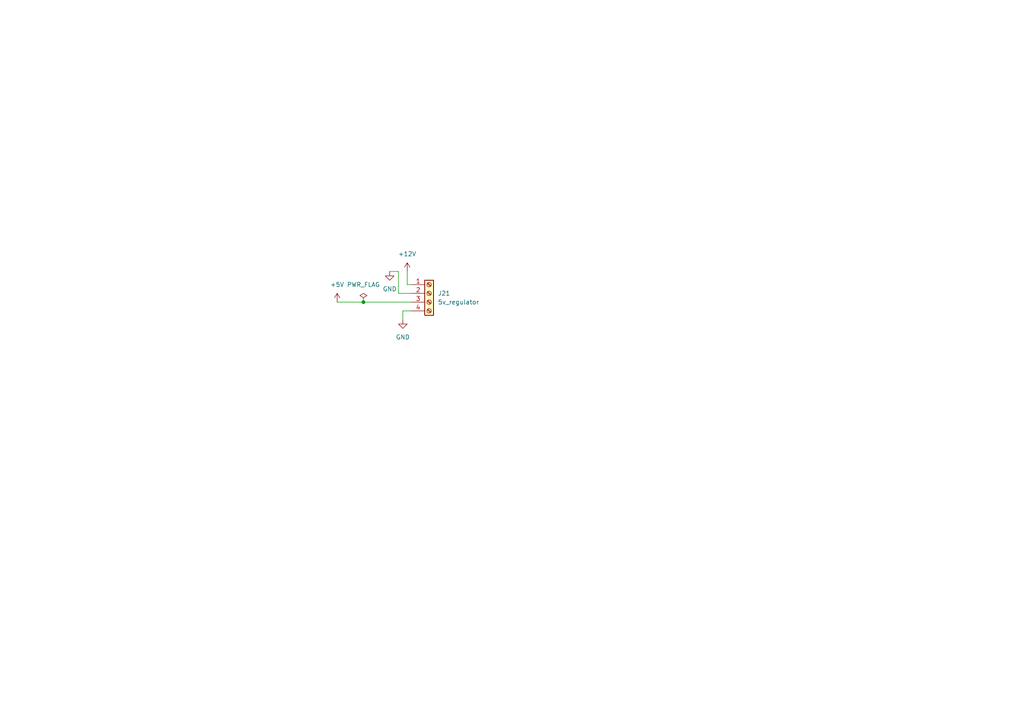
<source format=kicad_sch>
(kicad_sch (version 20230121) (generator eeschema)

  (uuid cab3bb11-f191-472c-a216-691b6dbf1178)

  (paper "A4")

  

  (junction (at 105.41 87.63) (diameter 0) (color 0 0 0 0)
    (uuid 2137424a-4ea3-49c5-8089-bd804a65594f)
  )

  (wire (pts (xy 118.11 78.74) (xy 118.11 82.55))
    (stroke (width 0) (type default))
    (uuid 32742dd0-c739-4cc7-9237-69dbb1f09db4)
  )
  (wire (pts (xy 118.11 82.55) (xy 119.38 82.55))
    (stroke (width 0) (type default))
    (uuid 39f3fcca-e230-4c47-87c6-7423f10bf682)
  )
  (wire (pts (xy 115.57 78.74) (xy 115.57 85.09))
    (stroke (width 0) (type default))
    (uuid 59c2e856-4d72-4480-9ef3-c35ad8e639eb)
  )
  (wire (pts (xy 116.84 92.71) (xy 116.84 90.17))
    (stroke (width 0) (type default))
    (uuid 5eb9e0a1-9729-4f02-b511-3dabfbe3b3aa)
  )
  (wire (pts (xy 115.57 85.09) (xy 119.38 85.09))
    (stroke (width 0) (type default))
    (uuid 8e114e2b-8acd-45ee-9fdd-f8adc8fe245a)
  )
  (wire (pts (xy 105.41 87.63) (xy 119.38 87.63))
    (stroke (width 0) (type default))
    (uuid a713b37d-3e90-4c03-8f4b-609fb9f4f62a)
  )
  (wire (pts (xy 116.84 90.17) (xy 119.38 90.17))
    (stroke (width 0) (type default))
    (uuid c60f8a5e-d8b6-45f0-adca-6dbdd932e948)
  )
  (wire (pts (xy 113.03 78.74) (xy 115.57 78.74))
    (stroke (width 0) (type default))
    (uuid e1b979f6-f68a-4770-8061-fc0749c2a486)
  )
  (wire (pts (xy 97.79 87.63) (xy 105.41 87.63))
    (stroke (width 0) (type default))
    (uuid ff9b4a6b-dfd2-40ea-b9ac-3fa992e1dae2)
  )

  (symbol (lib_id "power:GND") (at 113.03 78.74 0) (unit 1)
    (in_bom yes) (on_board yes) (dnp no) (fields_autoplaced)
    (uuid 16c0d294-5d1c-4a4d-ab52-6cdc1d0ab32d)
    (property "Reference" "#PWR044" (at 113.03 85.09 0)
      (effects (font (size 1.27 1.27)) hide)
    )
    (property "Value" "GND" (at 113.03 83.82 0)
      (effects (font (size 1.27 1.27)))
    )
    (property "Footprint" "" (at 113.03 78.74 0)
      (effects (font (size 1.27 1.27)) hide)
    )
    (property "Datasheet" "" (at 113.03 78.74 0)
      (effects (font (size 1.27 1.27)) hide)
    )
    (pin "1" (uuid 63cccf26-88cd-45ee-b4ab-b869200982e8))
    (instances
      (project "mirte-master"
        (path "/19794465-0368-488c-958e-83b02754ebd6/17ebe4c8-09bb-4699-976c-396d27e4a3f5/1f6ba3bd-b93c-4e80-aba0-1409dab869f7"
          (reference "#PWR044") (unit 1)
        )
      )
    )
  )

  (symbol (lib_id "power:GND") (at 116.84 92.71 0) (unit 1)
    (in_bom yes) (on_board yes) (dnp no) (fields_autoplaced)
    (uuid 1f461acc-c27b-426f-a60b-ce64f0adb48c)
    (property "Reference" "#PWR046" (at 116.84 99.06 0)
      (effects (font (size 1.27 1.27)) hide)
    )
    (property "Value" "GND" (at 116.84 97.79 0)
      (effects (font (size 1.27 1.27)))
    )
    (property "Footprint" "" (at 116.84 92.71 0)
      (effects (font (size 1.27 1.27)) hide)
    )
    (property "Datasheet" "" (at 116.84 92.71 0)
      (effects (font (size 1.27 1.27)) hide)
    )
    (pin "1" (uuid dc311cfc-ec03-4be5-9412-58a580f61027))
    (instances
      (project "mirte-master"
        (path "/19794465-0368-488c-958e-83b02754ebd6/17ebe4c8-09bb-4699-976c-396d27e4a3f5/1f6ba3bd-b93c-4e80-aba0-1409dab869f7"
          (reference "#PWR046") (unit 1)
        )
      )
    )
  )

  (symbol (lib_id "Connector:Screw_Terminal_01x04") (at 124.46 85.09 0) (unit 1)
    (in_bom yes) (on_board yes) (dnp no) (fields_autoplaced)
    (uuid 5982bc10-fef1-44da-af21-a2d20759b9da)
    (property "Reference" "J21" (at 127 85.09 0)
      (effects (font (size 1.27 1.27)) (justify left))
    )
    (property "Value" "5v_regulator" (at 127 87.63 0)
      (effects (font (size 1.27 1.27)) (justify left))
    )
    (property "Footprint" "TerminalBlock_Phoenix:TerminalBlock_Phoenix_PT-1,5-4-5.0-H_1x04_P5.00mm_Horizontal" (at 124.46 85.09 0)
      (effects (font (size 1.27 1.27)) hide)
    )
    (property "Datasheet" "~" (at 124.46 85.09 0)
      (effects (font (size 1.27 1.27)) hide)
    )
    (pin "1" (uuid 80e05b40-e837-457b-b90e-fb8c21becd16))
    (pin "4" (uuid e7002686-3f73-44de-9193-65117a052ea5))
    (pin "3" (uuid 287d51d0-a9a2-4133-837a-5797198b64b8))
    (pin "2" (uuid b0685bc8-84de-40c3-a533-549e5f9a0f52))
    (instances
      (project "mirte-master"
        (path "/19794465-0368-488c-958e-83b02754ebd6/17ebe4c8-09bb-4699-976c-396d27e4a3f5/1f6ba3bd-b93c-4e80-aba0-1409dab869f7"
          (reference "J21") (unit 1)
        )
      )
    )
  )

  (symbol (lib_id "power:+12V") (at 118.11 78.74 0) (unit 1)
    (in_bom yes) (on_board yes) (dnp no) (fields_autoplaced)
    (uuid c8ff8125-f71a-4293-8d74-e4ed916ddb14)
    (property "Reference" "#PWR043" (at 118.11 82.55 0)
      (effects (font (size 1.27 1.27)) hide)
    )
    (property "Value" "+12V" (at 118.11 73.66 0)
      (effects (font (size 1.27 1.27)))
    )
    (property "Footprint" "" (at 118.11 78.74 0)
      (effects (font (size 1.27 1.27)) hide)
    )
    (property "Datasheet" "" (at 118.11 78.74 0)
      (effects (font (size 1.27 1.27)) hide)
    )
    (pin "1" (uuid b1918436-2359-4a54-8839-524013dfe00f))
    (instances
      (project "mirte-master"
        (path "/19794465-0368-488c-958e-83b02754ebd6/17ebe4c8-09bb-4699-976c-396d27e4a3f5/1f6ba3bd-b93c-4e80-aba0-1409dab869f7"
          (reference "#PWR043") (unit 1)
        )
      )
    )
  )

  (symbol (lib_id "power:+5V") (at 97.79 87.63 0) (unit 1)
    (in_bom yes) (on_board yes) (dnp no) (fields_autoplaced)
    (uuid d3a76022-2e59-4a10-ad3c-8a1e36b23cd4)
    (property "Reference" "#PWR045" (at 97.79 91.44 0)
      (effects (font (size 1.27 1.27)) hide)
    )
    (property "Value" "+5V" (at 97.79 82.55 0)
      (effects (font (size 1.27 1.27)))
    )
    (property "Footprint" "" (at 97.79 87.63 0)
      (effects (font (size 1.27 1.27)) hide)
    )
    (property "Datasheet" "" (at 97.79 87.63 0)
      (effects (font (size 1.27 1.27)) hide)
    )
    (pin "1" (uuid e4855e32-72bb-4a7f-9dd9-3878be8b4c94))
    (instances
      (project "mirte-master"
        (path "/19794465-0368-488c-958e-83b02754ebd6/17ebe4c8-09bb-4699-976c-396d27e4a3f5/1f6ba3bd-b93c-4e80-aba0-1409dab869f7"
          (reference "#PWR045") (unit 1)
        )
      )
    )
  )

  (symbol (lib_id "power:PWR_FLAG") (at 105.41 87.63 0) (unit 1)
    (in_bom yes) (on_board yes) (dnp no) (fields_autoplaced)
    (uuid e4398934-1ba8-43ed-a017-ac197599ed2a)
    (property "Reference" "#FLG04" (at 105.41 85.725 0)
      (effects (font (size 1.27 1.27)) hide)
    )
    (property "Value" "PWR_FLAG" (at 105.41 82.55 0)
      (effects (font (size 1.27 1.27)))
    )
    (property "Footprint" "" (at 105.41 87.63 0)
      (effects (font (size 1.27 1.27)) hide)
    )
    (property "Datasheet" "~" (at 105.41 87.63 0)
      (effects (font (size 1.27 1.27)) hide)
    )
    (pin "1" (uuid 286e1dd9-8f06-4ccc-aff0-667670ec54f5))
    (instances
      (project "mirte-master"
        (path "/19794465-0368-488c-958e-83b02754ebd6/17ebe4c8-09bb-4699-976c-396d27e4a3f5/1f6ba3bd-b93c-4e80-aba0-1409dab869f7"
          (reference "#FLG04") (unit 1)
        )
      )
    )
  )
)

</source>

****************************************

- **WORK ITEM**
Copy nothing past the line containing "113.03 85.09 0)": reproduce every line from the start of the records up to it, skipping pictures.

- **RESULT BELOW**
<source format=kicad_sch>
(kicad_sch (version 20230121) (generator eeschema)

  (uuid cab3bb11-f191-472c-a216-691b6dbf1178)

  (paper "A4")

  

  (junction (at 105.41 87.63) (diameter 0) (color 0 0 0 0)
    (uuid 2137424a-4ea3-49c5-8089-bd804a65594f)
  )

  (wire (pts (xy 118.11 78.74) (xy 118.11 82.55))
    (stroke (width 0) (type default))
    (uuid 32742dd0-c739-4cc7-9237-69dbb1f09db4)
  )
  (wire (pts (xy 118.11 82.55) (xy 119.38 82.55))
    (stroke (width 0) (type default))
    (uuid 39f3fcca-e230-4c47-87c6-7423f10bf682)
  )
  (wire (pts (xy 115.57 78.74) (xy 115.57 85.09))
    (stroke (width 0) (type default))
    (uuid 59c2e856-4d72-4480-9ef3-c35ad8e639eb)
  )
  (wire (pts (xy 116.84 92.71) (xy 116.84 90.17))
    (stroke (width 0) (type default))
    (uuid 5eb9e0a1-9729-4f02-b511-3dabfbe3b3aa)
  )
  (wire (pts (xy 115.57 85.09) (xy 119.38 85.09))
    (stroke (width 0) (type default))
    (uuid 8e114e2b-8acd-45ee-9fdd-f8adc8fe245a)
  )
  (wire (pts (xy 105.41 87.63) (xy 119.38 87.63))
    (stroke (width 0) (type default))
    (uuid a713b37d-3e90-4c03-8f4b-609fb9f4f62a)
  )
  (wire (pts (xy 116.84 90.17) (xy 119.38 90.17))
    (stroke (width 0) (type default))
    (uuid c60f8a5e-d8b6-45f0-adca-6dbdd932e948)
  )
  (wire (pts (xy 113.03 78.74) (xy 115.57 78.74))
    (stroke (width 0) (type default))
    (uuid e1b979f6-f68a-4770-8061-fc0749c2a486)
  )
  (wire (pts (xy 97.79 87.63) (xy 105.41 87.63))
    (stroke (width 0) (type default))
    (uuid ff9b4a6b-dfd2-40ea-b9ac-3fa992e1dae2)
  )

  (symbol (lib_id "power:GND") (at 113.03 78.74 0) (unit 1)
    (in_bom yes) (on_board yes) (dnp no) (fields_autoplaced)
    (uuid 16c0d294-5d1c-4a4d-ab52-6cdc1d0ab32d)
    (property "Reference" "#PWR044" (at 113.03 85.09 0)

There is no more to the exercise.